Precision Positioning of Hard Disk Drives Using Piezoelectric Actuators With Passive Damping

• Published in: IEEE/ASME transactions on mechatronics Vol. 13; no. 1; pp. 147 - 151
• Main Authors: Chan, K.W., Liao, W.H., Shen, I.Y.
• Format: Journal Article
• Language: English
• Published: New York IEEE 01.02.2008; The Institute of Electrical and Electronics Engineers, Inc. (IEEE)
• Subjects: Active-passive hybrid; Bandwidth; Damping; Disk drives; dual-stage servo system; Electric shock; hard disk drive (HDD); Hard disks; Microactuators; Performance evaluation; piezoelectric actuator; Piezoelectric actuators; precision positioning; Pressing; Servomechanisms; Suspensions
• ISSN: 1083-4435; 1941-014X
• DOI: 10.1109/TMECH.2007.915067

Positioning precision is crucial to today's increasingly high-speed, high-capacity, high-data-density, and miniaturized hard disk drives (HDDs).

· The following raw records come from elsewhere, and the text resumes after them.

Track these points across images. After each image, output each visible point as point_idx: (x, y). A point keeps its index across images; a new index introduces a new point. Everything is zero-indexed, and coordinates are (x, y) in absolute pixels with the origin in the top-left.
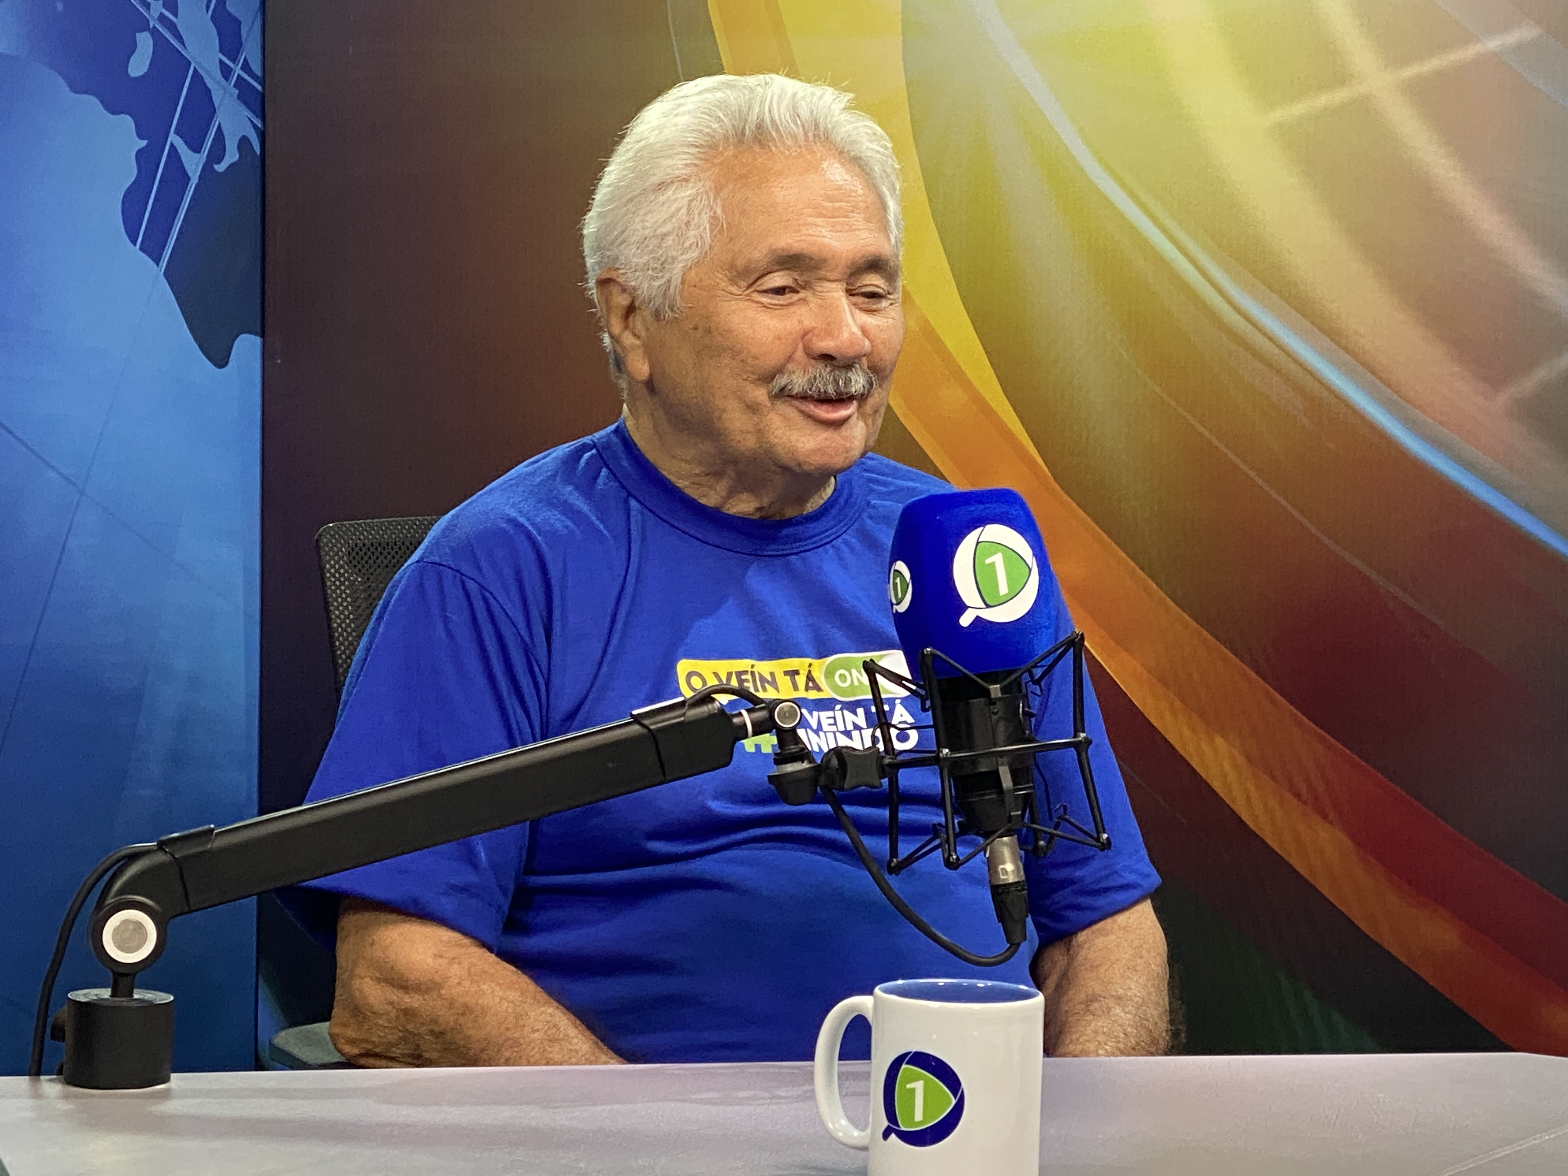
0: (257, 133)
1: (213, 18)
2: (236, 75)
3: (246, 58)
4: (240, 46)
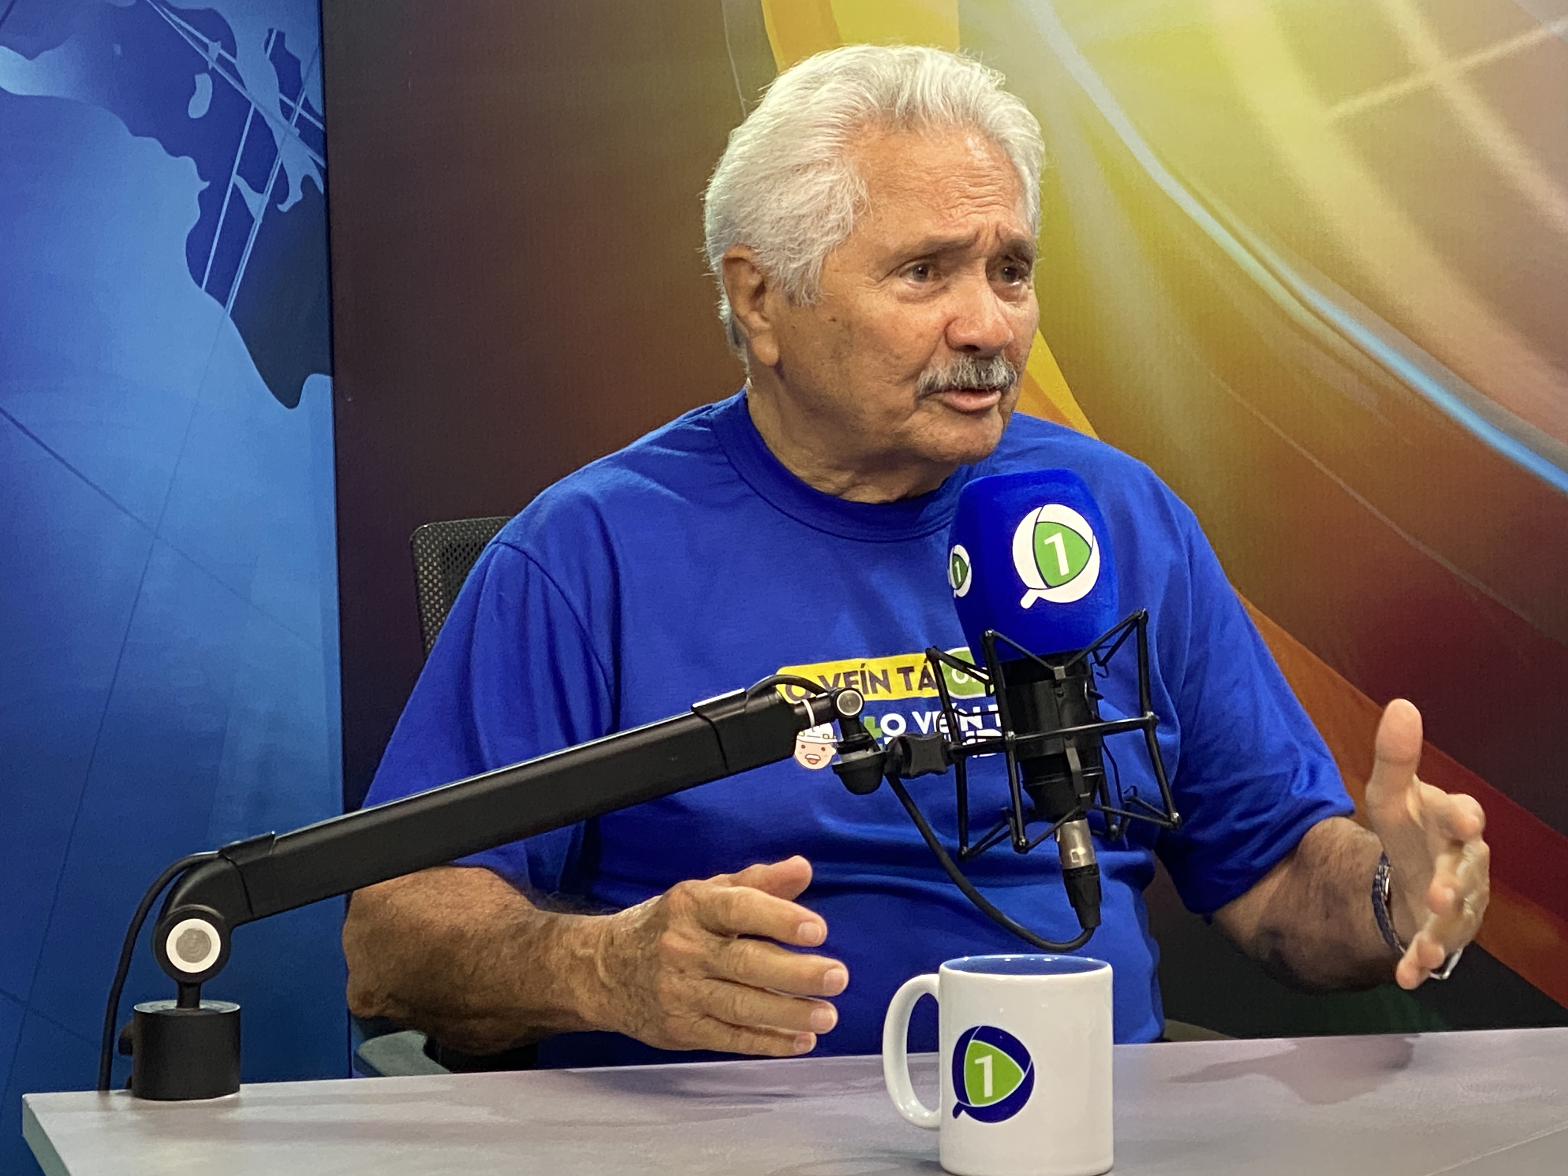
0: (320, 171)
1: (272, 58)
2: (297, 114)
3: (306, 99)
4: (300, 84)
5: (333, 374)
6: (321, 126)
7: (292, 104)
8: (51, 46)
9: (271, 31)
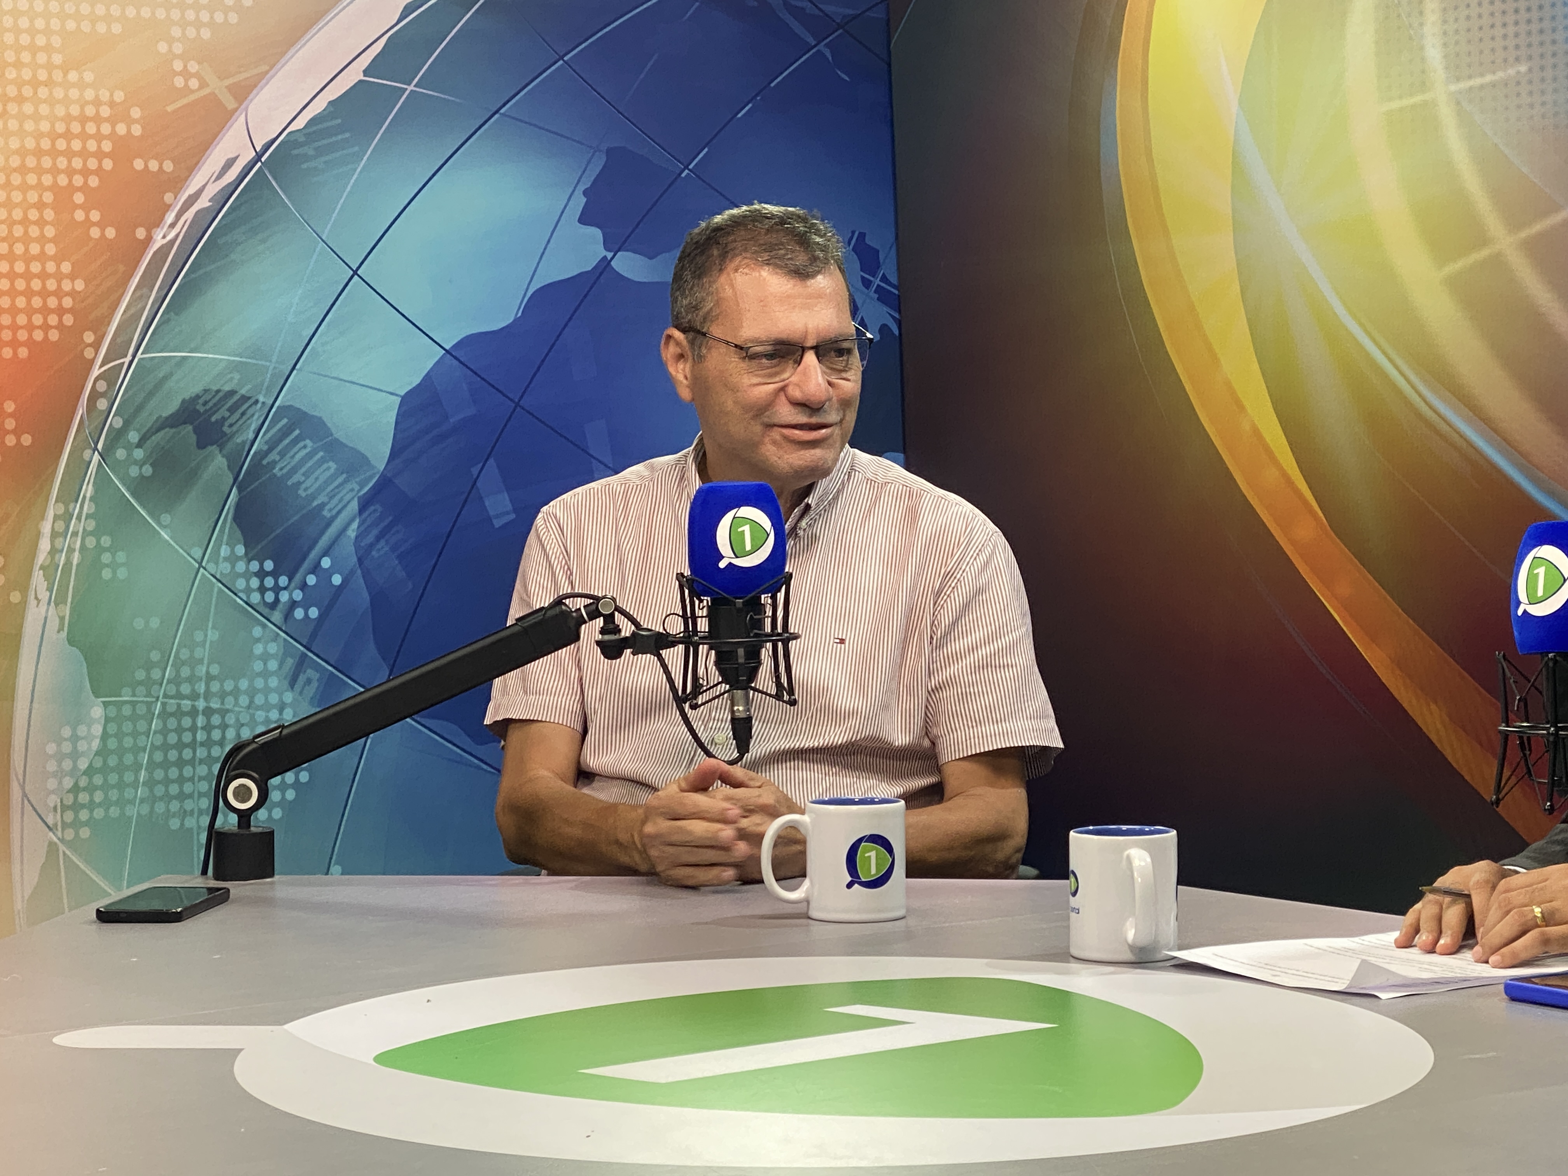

The demand for higher bandwidth servo systems that can quickly and precisely position the read/write head on a high track density becomes more pressing. The idea of applying dual-stage actuators to track servo systems has been studied. However, the current dual-stage actuator design uses only piezoelectric patches without passive damping. In this paper, we propose a dual-stage servo system using enhanced active-passive hybrid piezoelectric actuators. The proposed actuators will improve the existing dual-stage actuators for higher precision and shock resistance, due to the incorporation of passive damping in the design. We aim to develop this hybrid servo system not only to increase the speed of track seeking but also to improve the precision of track following servos in HDDs. New piezoelectrically actuated suspensions with passive damping have been designed and fabricated. In order to evaluate positioning and track following performances for the dual-stage track servo systems, experimental efforts are carried out to investigate the damping abilities and transmissibilities of the microactuators and to implement the synthesized active-passive suspension structure using a composite nonlinear feedback controller.